Fresh start

Miguel Tejada arrives at O's camp, vowing to change his ways and make a difference

Spring Training

February 20, 2007|By Jeff Zrebiec | Jeff Zrebiec,Sun Reporter

FORT LAUDERDALE, Fla. -- Vowing to be a "different Miguel," All-Star shortstop Miguel Tejada arrived at spring training yesterday a day earlier than usual and said the Orioles are good enough to make the playoffs and he's going to change his ways to help them get there.

"I'm going to be totally different," Tejada said. "I'm going to be more on time. ... I'm not going to say I'm going to be the first one, but every day I'm going to be one of the first ones to get to the field. I'm hungry to win. And I'm going to try to do everything I can to make this team win."

Asked why he will be different, Tejada said: "Something has to change because I haven't won the last three years. And I have to change something to see if we can win it."

It was a totally different scene from when Tejada reported to spring training last year, about two months removed from his request for a trade because of his unhappiness with the team's direction. At that time, he was dour, defensive and even a little confused when talking about his tumultuous offseason.

But yesterday, he spoke with energy and confidence, both about himself and the team.

"We are," he said when asked if the Orioles are a playoff team. "To make the playoffs you don't have to have nine superstars on the field. To make the playoffs, you need to have nine guys who really believe and think about winning, that are hungry to win. I hope everybody is thinking like this here, hungry to win this year, and I hope it happens this year.

"Those were great [offseason] moves [by the front office]. I think we have what we need for winning. I think they went after the pitchers they needed. Now we have a solid team. We just need now to believe. Everybody. Not just one or two guys. But everybody needs to believe we can win with the team we had."

Tejada's arrival yesterday was somewhat of a surprise, considering he has usually made his first appearance on the day of the first workout, which is today. Tejada arrived around 8 a.m. yesterday and made his way around the clubhouse, hugging his teammates and introducing himself to some of the first-year Orioles.

Brian Roberts, Melvin Mora, Corey Patterson and Kevin Millar were among the other Orioles regulars to arrive, creating a buzz around the clubhouse that had been absent for the first week of camp.

"I think it goes beyond just Miguel," manager Sam Perlozzo said. "Most of the guys that I talked to, they had a little excitement. I think they feel like they have a better ballclub this year, more so than we have seen in a few years."

After passing his physical and speaking to the media, Tejada went outside, had a catch with Mora and took batting practice before getting in a workout. Tejada, 30, normally uses spring training to work his way into shape, but he spent the offseason in Florida working with a personal trainer, rather than returning to his native Dominican Republic.
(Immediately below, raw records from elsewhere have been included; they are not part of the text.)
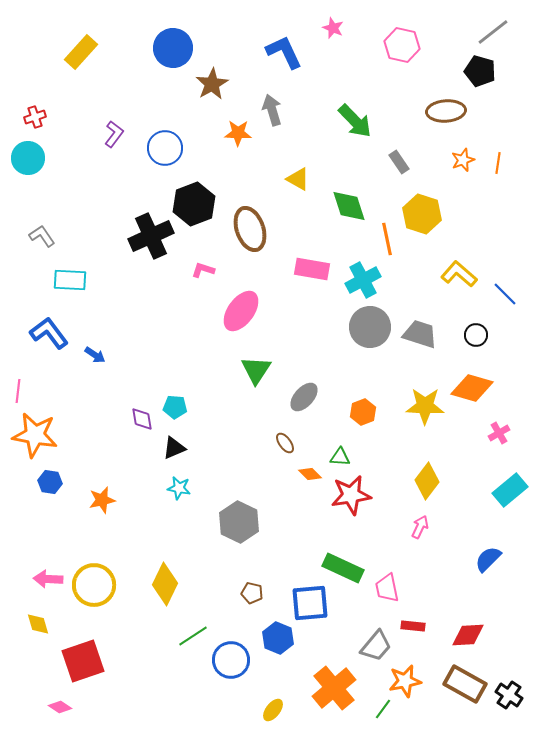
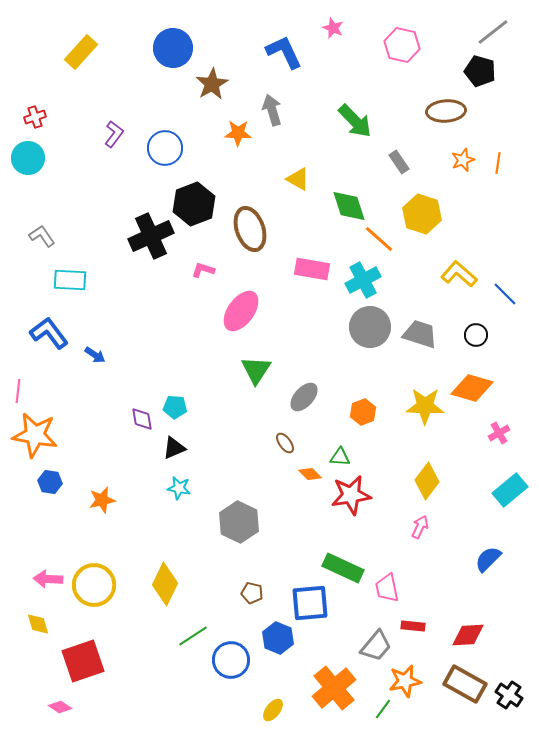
orange line at (387, 239): moved 8 px left; rotated 36 degrees counterclockwise
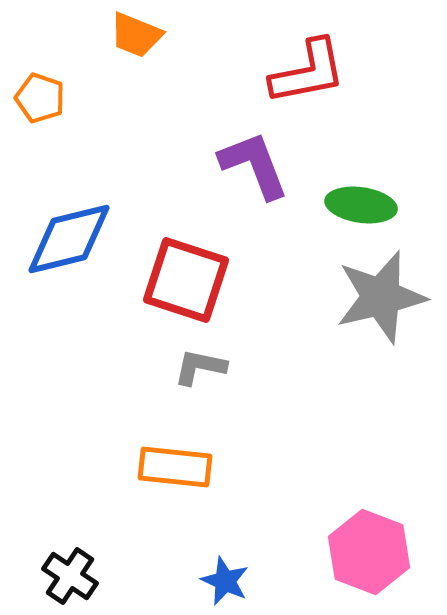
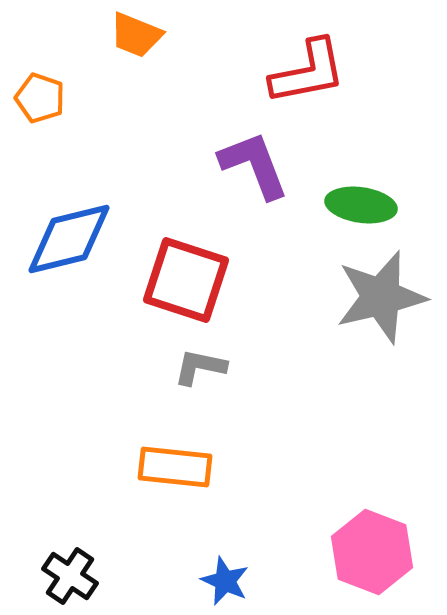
pink hexagon: moved 3 px right
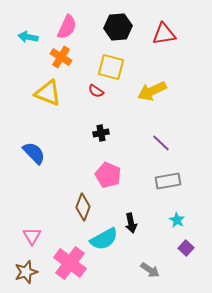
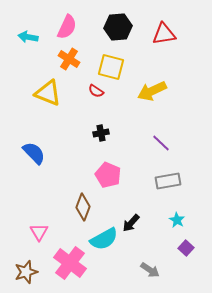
orange cross: moved 8 px right, 2 px down
black arrow: rotated 54 degrees clockwise
pink triangle: moved 7 px right, 4 px up
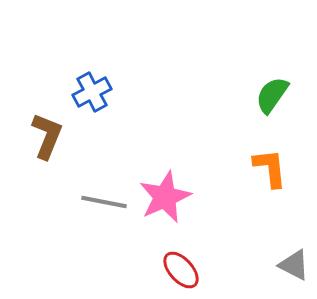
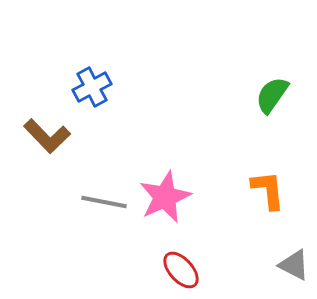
blue cross: moved 5 px up
brown L-shape: rotated 114 degrees clockwise
orange L-shape: moved 2 px left, 22 px down
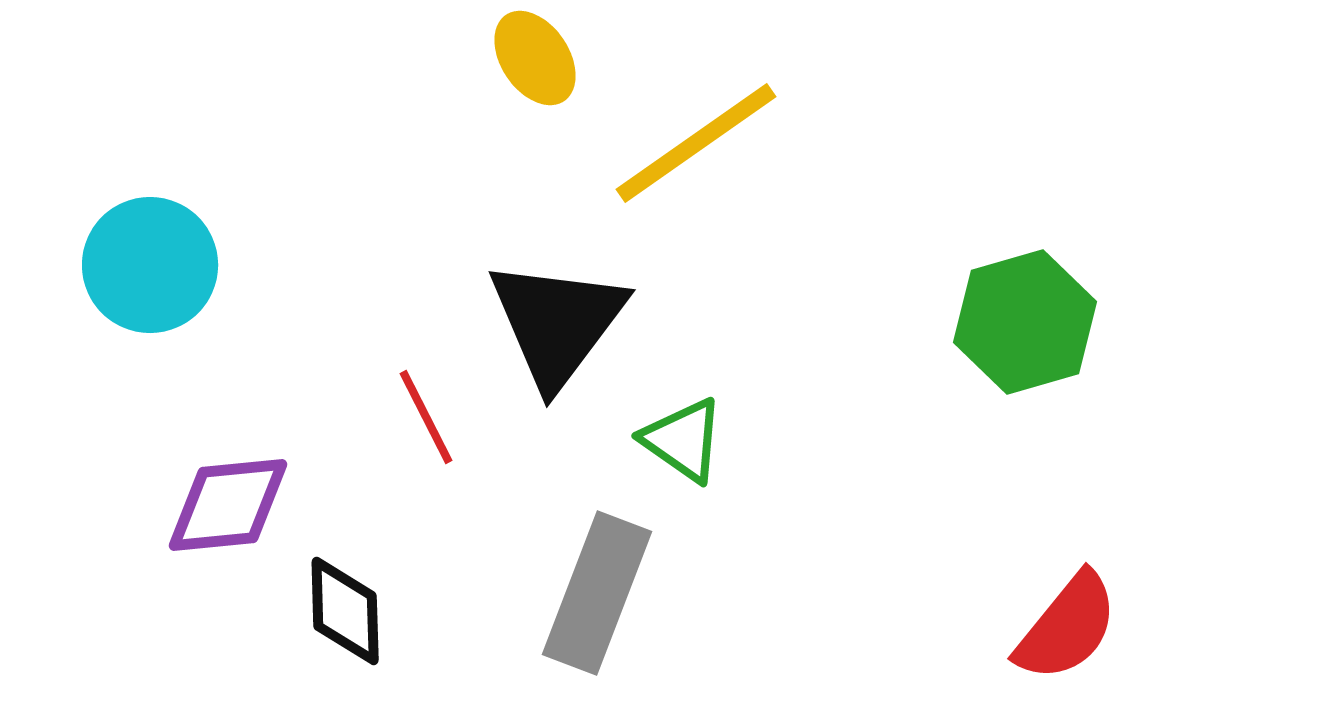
"I just want to keep my body in great shape the whole time," said Tejada, who has played in 1,080 consecutive games, the longest current streak in the major leagues and the seventh longest all-time.

He said he wants to play in all 162 games again and one of his goals is to steal more bases (he had six steals last year). "I don't want to come to spring training and try to lose weight. I want to work on something that I need to work on. ... I'm in better shape this year."

Tejada had a standout season in 2006, leading the team with a .330 average, 24 home runs and 100 RBIs. He had a franchise-record 214 hits. But he also warded off frequent criticism about issues such as his conditioning, his defensive range, his hustle and his punctuality. Tejada was usually one of the last players to report to the clubhouse on game days.

"I don't know, it's a touchy situation," said Roberts, one of Tejada's closest friends on the team. "I know how my manager feels and I know how some people might feel, but for me, I could care less. I would take Miggy just how he is. I don't care if he shows up just five minutes before stretch or five minutes after stretch. ... You do what you do to get ready to play, and he knows how to do that - that's for sure."

Said Perlozzo: "I think it is important for him; I think it is important for everybody. If you are going to lead a team, you have to lead the team in multiple ways. That is the way to get it done. If he carries it out and does everything he says that he is going to do, then he'll be an even better player than he already is."

Roberts, Millar, Jay Gibbons and Mora were among the Orioles who spoke to Tejada during the offseason. Roberts said he could tell that the four-time All-Star shortstop was revitalized. "We need his energy, because that is what we feed off of," Roberts said.

Perhaps more importantly, Tejada spoke to Orioles vice president Jim Duquette several times in the offseason and praised the club's moves, along with its support in allowing him to play the end of the winter ball season in the Dominican Republic and then in the Caribbean World Series.

"He said he was just having a lot more fun," Duquette said. "I think the fact he was in good shape and was contributing and the moves that we made, there was a lot of different combination of things that he felt good about. People have noticed that he's a different guy than he was last year, personality-wise."